In the present study, researchers asked consumers to imagine that they and someone else they knew were suffering from a runny nose, headache and fever. They were then asked to rate the likelihood of either one of them (self or the other person) suffering from H1N1 flu.

Researchers found that almost everybody felt that they were having H1N1 while they rated others illness (with the same symptoms) as common cold.

"One of the easiest ways to get rid of this bias is to see a real doctor instead of Dr. Google. A real doctor possesses much more knowledge and will take the prevalence of a disease into consideration because she is viewing the patient from a distance. This will prevent symptoms from exerting a disproportionate influence on the diagnosis," the authors said.

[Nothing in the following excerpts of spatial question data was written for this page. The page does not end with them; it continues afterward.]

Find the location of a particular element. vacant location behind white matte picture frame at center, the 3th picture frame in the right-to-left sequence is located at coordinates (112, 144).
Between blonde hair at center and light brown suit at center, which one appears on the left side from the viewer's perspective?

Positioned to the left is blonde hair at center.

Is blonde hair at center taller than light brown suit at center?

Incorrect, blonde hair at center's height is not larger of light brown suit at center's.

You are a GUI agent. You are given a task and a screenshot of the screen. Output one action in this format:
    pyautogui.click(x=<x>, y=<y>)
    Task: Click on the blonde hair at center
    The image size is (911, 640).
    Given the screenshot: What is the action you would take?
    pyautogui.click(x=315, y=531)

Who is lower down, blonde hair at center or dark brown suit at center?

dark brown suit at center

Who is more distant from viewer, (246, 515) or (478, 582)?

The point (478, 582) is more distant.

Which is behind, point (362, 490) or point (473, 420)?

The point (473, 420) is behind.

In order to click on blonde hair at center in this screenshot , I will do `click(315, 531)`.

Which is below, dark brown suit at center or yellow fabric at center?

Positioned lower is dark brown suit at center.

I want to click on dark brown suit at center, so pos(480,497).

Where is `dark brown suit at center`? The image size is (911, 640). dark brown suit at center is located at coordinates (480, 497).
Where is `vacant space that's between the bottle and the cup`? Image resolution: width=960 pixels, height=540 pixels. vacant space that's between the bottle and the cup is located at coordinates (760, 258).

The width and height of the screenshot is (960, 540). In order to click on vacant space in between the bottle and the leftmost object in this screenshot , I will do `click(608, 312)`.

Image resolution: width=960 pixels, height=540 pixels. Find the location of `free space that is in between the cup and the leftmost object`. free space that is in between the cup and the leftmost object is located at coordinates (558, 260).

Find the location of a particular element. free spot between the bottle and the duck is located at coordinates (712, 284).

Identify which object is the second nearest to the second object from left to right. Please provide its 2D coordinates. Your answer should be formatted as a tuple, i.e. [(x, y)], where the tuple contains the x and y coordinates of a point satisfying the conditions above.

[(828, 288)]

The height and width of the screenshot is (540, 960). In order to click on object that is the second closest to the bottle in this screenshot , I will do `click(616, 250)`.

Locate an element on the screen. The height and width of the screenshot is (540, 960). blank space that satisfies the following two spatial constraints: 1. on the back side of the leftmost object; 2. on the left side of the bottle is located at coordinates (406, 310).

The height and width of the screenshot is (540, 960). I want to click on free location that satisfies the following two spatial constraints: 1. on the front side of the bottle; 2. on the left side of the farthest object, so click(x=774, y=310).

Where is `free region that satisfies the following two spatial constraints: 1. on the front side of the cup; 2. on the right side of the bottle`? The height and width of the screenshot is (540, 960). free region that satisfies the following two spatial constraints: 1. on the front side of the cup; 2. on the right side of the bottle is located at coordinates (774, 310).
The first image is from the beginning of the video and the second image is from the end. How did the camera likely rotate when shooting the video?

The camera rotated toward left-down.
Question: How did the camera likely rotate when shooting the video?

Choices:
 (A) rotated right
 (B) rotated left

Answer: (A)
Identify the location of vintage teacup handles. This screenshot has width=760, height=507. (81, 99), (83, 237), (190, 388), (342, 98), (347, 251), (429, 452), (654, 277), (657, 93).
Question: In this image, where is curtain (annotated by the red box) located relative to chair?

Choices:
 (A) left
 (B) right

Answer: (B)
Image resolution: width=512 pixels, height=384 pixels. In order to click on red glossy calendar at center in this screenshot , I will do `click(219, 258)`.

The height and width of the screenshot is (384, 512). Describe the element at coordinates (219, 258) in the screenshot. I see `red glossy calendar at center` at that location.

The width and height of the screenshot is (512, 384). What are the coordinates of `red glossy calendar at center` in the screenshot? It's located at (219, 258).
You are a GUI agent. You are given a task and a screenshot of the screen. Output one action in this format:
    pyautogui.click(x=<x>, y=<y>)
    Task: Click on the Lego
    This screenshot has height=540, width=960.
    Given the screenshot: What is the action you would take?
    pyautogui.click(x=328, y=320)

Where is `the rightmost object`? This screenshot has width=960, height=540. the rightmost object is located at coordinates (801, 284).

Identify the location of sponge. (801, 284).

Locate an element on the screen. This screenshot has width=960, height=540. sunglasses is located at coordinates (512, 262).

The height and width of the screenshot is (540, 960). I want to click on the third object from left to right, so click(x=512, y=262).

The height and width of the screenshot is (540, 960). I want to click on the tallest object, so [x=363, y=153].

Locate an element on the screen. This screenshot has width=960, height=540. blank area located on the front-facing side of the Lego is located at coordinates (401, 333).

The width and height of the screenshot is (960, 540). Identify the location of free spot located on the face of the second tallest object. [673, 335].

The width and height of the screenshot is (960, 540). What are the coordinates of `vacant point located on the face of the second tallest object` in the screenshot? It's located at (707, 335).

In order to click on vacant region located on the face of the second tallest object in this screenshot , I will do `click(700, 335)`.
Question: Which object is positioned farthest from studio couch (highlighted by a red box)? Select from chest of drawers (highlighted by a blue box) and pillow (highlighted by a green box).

Medical Daily had earlier reported a study that said that one in four British women has misdiagnosed themselves on the Internet and that over half of the women in the study had used wrong medication for their disease after consulting Google. Another study says that people who Google their symptoms because they want to be more involved in their treatment process and not because they mistrust their physician.

A study conducted in the year 2009 had shown than physicians feel online diagnosis makes people more concerned about their health and that most of the times the information that people get about the disease is irrelevant to their present condition.

The study was published in the Journal of Consumer Research.